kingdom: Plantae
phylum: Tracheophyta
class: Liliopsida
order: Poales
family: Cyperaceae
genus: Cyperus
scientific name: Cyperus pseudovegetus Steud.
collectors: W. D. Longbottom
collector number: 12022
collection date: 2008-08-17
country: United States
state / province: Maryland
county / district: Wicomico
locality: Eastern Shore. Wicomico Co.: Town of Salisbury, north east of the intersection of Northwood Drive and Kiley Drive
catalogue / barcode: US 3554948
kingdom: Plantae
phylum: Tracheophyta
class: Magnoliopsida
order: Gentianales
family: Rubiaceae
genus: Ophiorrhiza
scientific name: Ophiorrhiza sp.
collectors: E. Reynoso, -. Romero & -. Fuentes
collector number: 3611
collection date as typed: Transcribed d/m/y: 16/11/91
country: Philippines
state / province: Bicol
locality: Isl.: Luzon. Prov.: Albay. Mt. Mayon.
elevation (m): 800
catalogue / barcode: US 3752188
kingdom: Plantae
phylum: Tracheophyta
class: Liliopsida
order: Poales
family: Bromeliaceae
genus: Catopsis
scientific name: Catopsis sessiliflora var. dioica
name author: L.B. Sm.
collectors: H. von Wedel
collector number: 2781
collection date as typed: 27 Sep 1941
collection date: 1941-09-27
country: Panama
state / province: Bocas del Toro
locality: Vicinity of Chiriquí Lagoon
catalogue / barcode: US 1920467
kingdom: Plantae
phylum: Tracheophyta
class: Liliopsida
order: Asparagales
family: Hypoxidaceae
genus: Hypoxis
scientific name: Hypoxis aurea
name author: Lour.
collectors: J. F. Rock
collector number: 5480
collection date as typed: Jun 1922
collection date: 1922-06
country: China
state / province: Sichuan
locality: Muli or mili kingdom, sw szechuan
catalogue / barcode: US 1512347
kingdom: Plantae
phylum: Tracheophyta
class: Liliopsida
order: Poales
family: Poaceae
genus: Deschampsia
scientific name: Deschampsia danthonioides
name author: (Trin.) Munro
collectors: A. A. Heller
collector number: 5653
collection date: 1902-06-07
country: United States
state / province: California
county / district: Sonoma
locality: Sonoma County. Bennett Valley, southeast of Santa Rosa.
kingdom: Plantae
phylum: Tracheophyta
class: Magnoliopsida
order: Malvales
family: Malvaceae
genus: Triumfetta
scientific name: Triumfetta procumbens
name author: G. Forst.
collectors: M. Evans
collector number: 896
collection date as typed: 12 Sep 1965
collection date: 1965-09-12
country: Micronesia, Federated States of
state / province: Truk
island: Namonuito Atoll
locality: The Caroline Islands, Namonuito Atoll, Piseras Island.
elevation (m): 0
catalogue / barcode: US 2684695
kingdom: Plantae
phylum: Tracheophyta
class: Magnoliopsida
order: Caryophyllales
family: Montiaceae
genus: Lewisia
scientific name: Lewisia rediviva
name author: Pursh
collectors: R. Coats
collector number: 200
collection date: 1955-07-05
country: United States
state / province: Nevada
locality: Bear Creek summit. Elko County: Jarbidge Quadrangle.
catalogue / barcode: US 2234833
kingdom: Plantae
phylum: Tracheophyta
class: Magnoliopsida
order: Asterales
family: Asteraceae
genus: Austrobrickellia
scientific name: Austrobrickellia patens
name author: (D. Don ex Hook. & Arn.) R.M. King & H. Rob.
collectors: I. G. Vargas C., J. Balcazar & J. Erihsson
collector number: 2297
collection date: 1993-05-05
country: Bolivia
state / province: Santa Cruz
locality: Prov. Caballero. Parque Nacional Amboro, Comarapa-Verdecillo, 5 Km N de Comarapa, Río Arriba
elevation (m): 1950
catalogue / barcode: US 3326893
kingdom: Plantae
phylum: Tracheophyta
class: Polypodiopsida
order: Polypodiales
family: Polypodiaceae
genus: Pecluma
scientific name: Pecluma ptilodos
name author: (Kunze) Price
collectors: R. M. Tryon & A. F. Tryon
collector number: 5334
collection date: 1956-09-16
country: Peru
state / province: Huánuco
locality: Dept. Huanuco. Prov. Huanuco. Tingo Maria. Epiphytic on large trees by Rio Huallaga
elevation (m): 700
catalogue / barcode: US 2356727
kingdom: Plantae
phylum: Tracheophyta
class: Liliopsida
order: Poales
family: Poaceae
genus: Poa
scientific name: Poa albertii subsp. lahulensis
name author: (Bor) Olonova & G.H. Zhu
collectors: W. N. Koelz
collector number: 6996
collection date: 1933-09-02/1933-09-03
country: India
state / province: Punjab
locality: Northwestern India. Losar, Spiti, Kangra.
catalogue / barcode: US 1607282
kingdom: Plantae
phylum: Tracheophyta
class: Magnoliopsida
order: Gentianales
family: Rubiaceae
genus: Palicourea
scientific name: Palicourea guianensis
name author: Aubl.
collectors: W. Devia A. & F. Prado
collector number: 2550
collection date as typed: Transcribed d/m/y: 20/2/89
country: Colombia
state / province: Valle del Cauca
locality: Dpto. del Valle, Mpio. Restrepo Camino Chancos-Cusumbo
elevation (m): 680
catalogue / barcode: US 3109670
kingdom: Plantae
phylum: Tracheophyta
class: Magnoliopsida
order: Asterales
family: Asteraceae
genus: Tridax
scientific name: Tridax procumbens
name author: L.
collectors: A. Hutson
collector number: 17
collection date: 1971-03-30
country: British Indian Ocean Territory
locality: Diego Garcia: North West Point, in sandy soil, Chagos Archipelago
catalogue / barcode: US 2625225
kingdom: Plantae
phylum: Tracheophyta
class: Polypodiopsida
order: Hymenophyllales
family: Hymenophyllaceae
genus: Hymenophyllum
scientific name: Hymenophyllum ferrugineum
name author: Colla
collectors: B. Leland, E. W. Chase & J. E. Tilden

Written instruction: Could you give every line of the rows above as a JSON list of strings, with one string per line and any blank lines left out?

Task solution:
[
  "kingdom: Plantae",
  "phylum: Tracheophyta",
  "class: Liliopsida",
  "order: Poales",
  "family: Cyperaceae",
  "genus: Cyperus",
  "scientific name: Cyperus pseudovegetus Steud.",
  "collectors: W. D. Longbottom",
  "collector number: 12022",
  "collection date: 2008-08-17",
  "country: United States",
  "state / province: Maryland",
  "county / district: Wicomico",
  "locality: Eastern Shore. Wicomico Co.: Town of Salisbury, north east of the intersection of Northwood Drive and Kiley Drive",
  "catalogue / barcode: US 3554948",
  "kingdom: Plantae",
  "phylum: Tracheophyta",
  "class: Magnoliopsida",
  "order: Gentianales",
  "family: Rubiaceae",
  "genus: Ophiorrhiza",
  "scientific name: Ophiorrhiza sp.",
  "collectors: E. Reynoso, -. Romero & -. Fuentes",
  "collector number: 3611",
  "collection date as typed: Transcribed d/m/y: 16/11/91",
  "country: Philippines",
  "state / province: Bicol",
  "locality: Isl.: Luzon. Prov.: Albay. Mt. Mayon.",
  "elevation (m): 800",
  "catalogue / barcode: US 3752188",
  "kingdom: Plantae",
  "phylum: Tracheophyta",
  "class: Liliopsida",
  "order: Poales",
  "family: Bromeliaceae",
  "genus: Catopsis",
  "scientific name: Catopsis sessiliflora var. dioica",
  "name author: L.B. Sm.",
  "collectors: H. von Wedel",
  "collector number: 2781",
  "collection date as typed: 27 Sep 1941",
  "collection date: 1941-09-27",
  "country: Panama",
  "state / province: Bocas del Toro",
  "locality: Vicinity of Chiriquí Lagoon",
  "catalogue / barcode: US 1920467",
  "kingdom: Plantae",
  "phylum: Tracheophyta",
  "class: Liliopsida",
  "order: Asparagales",
  "family: Hypoxidaceae",
  "genus: Hypoxis",
  "scientific name: Hypoxis aurea",
  "name author: Lour.",
  "collectors: J. F. Rock",
  "collector number: 5480",
  "collection date as typed: Jun 1922",
  "collection date: 1922-06",
  "country: China",
  "state / province: Sichuan",
  "locality: Muli or mili kingdom, sw szechuan",
  "catalogue / barcode: US 1512347",
  "kingdom: Plantae",
  "phylum: Tracheophyta",
  "class: Liliopsida",
  "order: Poales",
  "family: Poaceae",
  "genus: Deschampsia",
  "scientific name: Deschampsia danthonioides",
  "name author: (Trin.) Munro",
  "collectors: A. A. Heller",
  "collector number: 5653",
  "collection date: 1902-06-07",
  "country: United States",
  "state / province: California",
  "county / district: Sonoma",
  "locality: Sonoma County. Bennett Valley, southeast of Santa Rosa.",
  "kingdom: Plantae",
  "phylum: Tracheophyta",
  "class: Magnoliopsida",
  "order: Malvales",
  "family: Malvaceae",
  "genus: Triumfetta",
  "scientific name: Triumfetta procumbens",
  "name author: G. Forst.",
  "collectors: M. Evans",
  "collector number: 896",
  "collection date as typed: 12 Sep 1965",
  "collection date: 1965-09-12",
  "country: Micronesia, Federated States of",
  "state / province: Truk",
  "island: Namonuito Atoll",
  "locality: The Caroline Islands, Namonuito Atoll, Piseras Island.",
  "elevation (m): 0",
  "catalogue / barcode: US 2684695",
  "kingdom: Plantae",
  "phylum: Tracheophyta",
  "class: Magnoliopsida",
  "order: Caryophyllales",
  "family: Montiaceae",
  "genus: Lewisia",
  "scientific name: Lewisia rediviva",
  "name author: Pursh",
  "collectors: R. Coats",
  "collector number: 200",
  "collection date: 1955-07-05",
  "country: United States",
  "state / province: Nevada",
  "locality: Bear Creek summit. Elko County: Jarbidge Quadrangle.",
  "catalogue / barcode: US 2234833",
  "kingdom: Plantae",
  "phylum: Tracheophyta",
  "class: Magnoliopsida",
  "order: Asterales",
  "family: Asteraceae",
  "genus: Austrobrickellia",
  "scientific name: Austrobrickellia patens",
  "name author: (D. Don ex Hook. & Arn.) R.M. King & H. Rob.",
  "collectors: I. G. Vargas C., J. Balcazar & J. Erihsson",
  "collector number: 2297",
  "collection date: 1993-05-05",
  "country: Bolivia",
  "state / province: Santa Cruz",
  "locality: Prov. Caballero. Parque Nacional Amboro, Comarapa-Verdecillo, 5 Km N de Comarapa, Río Arriba",
  "elevation (m): 1950",
  "catalogue / barcode: US 3326893",
  "kingdom: Plantae",
  "phylum: Tracheophyta",
  "class: Polypodiopsida",
  "order: Polypodiales",
  "family: Polypodiaceae",
  "genus: Pecluma",
  "scientific name: Pecluma ptilodos",
  "name author: (Kunze) Price",
  "collectors: R. M. Tryon & A. F. Tryon",
  "collector number: 5334",
  "collection date: 1956-09-16",
  "country: Peru",
  "state / province: Huánuco",
  "locality: Dept. Huanuco. Prov. Huanuco. Tingo Maria. Epiphytic on large trees by Rio Huallaga",
  "elevation (m): 700",
  "catalogue / barcode: US 2356727",
  "kingdom: Plantae",
  "phylum: Tracheophyta",
  "class: Liliopsida",
  "order: Poales",
  "family: Poaceae",
  "genus: Poa",
  "scientific name: Poa albertii subsp. lahulensis",
  "name author: (Bor) Olonova & G.H. Zhu",
  "collectors: W. N. Koelz",
  "collector number: 6996",
  "collection date: 1933-09-02/1933-09-03",
  "country: India",
  "state / province: Punjab",
  "locality: Northwestern India. Losar, Spiti, Kangra.",
  "catalogue / barcode: US 1607282",
  "kingdom: Plantae",
  "phylum: Tracheophyta",
  "class: Magnoliopsida",
  "order: Gentianales",
  "family: Rubiaceae",
  "genus: Palicourea",
  "scientific name: Palicourea guianensis",
  "name author: Aubl.",
  "collectors: W. Devia A. & F. Prado",
  "collector number: 2550",
  "collection date as typed: Transcribed d/m/y: 20/2/89",
  "country: Colombia",
  "state / province: Valle del Cauca",
  "locality: Dpto. del Valle, Mpio. Restrepo Camino Chancos-Cusumbo",
  "elevation (m): 680",
  "catalogue / barcode: US 3109670",
  "kingdom: Plantae",
  "phylum: Tracheophyta",
  "class: Magnoliopsida",
  "order: Asterales",
  "family: Asteraceae",
  "genus: Tridax",
  "scientific name: Tridax procumbens",
  "name author: L.",
  "collectors: A. Hutson",
  "collector number: 17",
  "collection date: 1971-03-30",
  "country: British Indian Ocean Territory",
  "locality: Diego Garcia: North West Point, in sandy soil, Chagos Archipelago",
  "catalogue / barcode: US 2625225",
  "kingdom: Plantae",
  "phylum: Tracheophyta",
  "class: Polypodiopsida",
  "order: Hymenophyllales",
  "family: Hymenophyllaceae",
  "genus: Hymenophyllum",
  "scientific name: Hymenophyllum ferrugineum",
  "name author: Colla",
  "collectors: B. Leland, E. W. Chase & J. E. Tilden"
]